Work to complete ::
Each line of the material below is to be given again exactly.

Extracted records ::
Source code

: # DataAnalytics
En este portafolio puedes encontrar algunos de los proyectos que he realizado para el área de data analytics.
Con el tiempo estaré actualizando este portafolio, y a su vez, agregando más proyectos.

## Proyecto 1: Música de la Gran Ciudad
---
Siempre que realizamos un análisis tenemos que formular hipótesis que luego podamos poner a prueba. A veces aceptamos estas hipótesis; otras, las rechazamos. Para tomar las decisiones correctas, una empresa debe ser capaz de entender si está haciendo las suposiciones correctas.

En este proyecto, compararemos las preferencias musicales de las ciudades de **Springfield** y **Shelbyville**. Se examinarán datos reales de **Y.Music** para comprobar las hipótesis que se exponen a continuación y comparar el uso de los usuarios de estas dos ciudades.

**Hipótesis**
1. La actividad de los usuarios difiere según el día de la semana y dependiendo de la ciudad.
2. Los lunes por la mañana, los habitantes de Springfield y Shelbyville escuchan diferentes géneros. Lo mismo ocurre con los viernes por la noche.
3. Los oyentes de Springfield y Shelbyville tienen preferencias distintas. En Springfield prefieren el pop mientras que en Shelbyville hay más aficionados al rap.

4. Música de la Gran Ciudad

Response area ::
Source code

: # DataAnalytics
En este portafolio puedes encontrar algunos de los proyectos que he realizado para el área de data analytics.
Con el tiempo estaré actualizando este portafolio, y a su vez, agregando más proyectos.

## Proyecto 1: Música de la Gran Ciudad
---
Siempre que realizamos un análisis tenemos que formular hipótesis que luego podamos poner a prueba. A veces aceptamos estas hipótesis; otras, las rechazamos. Para tomar las decisiones correctas, una empresa debe ser capaz de entender si está haciendo las suposiciones correctas.

En este proyecto, compararemos las preferencias musicales de las ciudades de **Springfield** y **Shelbyville**. Se examinarán datos reales de **Y.Music** para comprobar las hipótesis que se exponen a continuación y comparar el uso de los usuarios de estas dos ciudades.

**Hipótesis**
1. La actividad de los usuarios difiere según el día de la semana y dependiendo de la ciudad.
2. Los lunes por la mañana, los habitantes de Springfield y Shelbyville escuchan diferentes géneros. Lo mismo ocurre con los viernes por la noche.
3. Los oyentes de Springfield y Shelbyville tienen preferencias distintas. En Springfield prefieren el pop mientras que en Shelbyville hay más aficionados al rap.

4. Música de la Gran Ciudad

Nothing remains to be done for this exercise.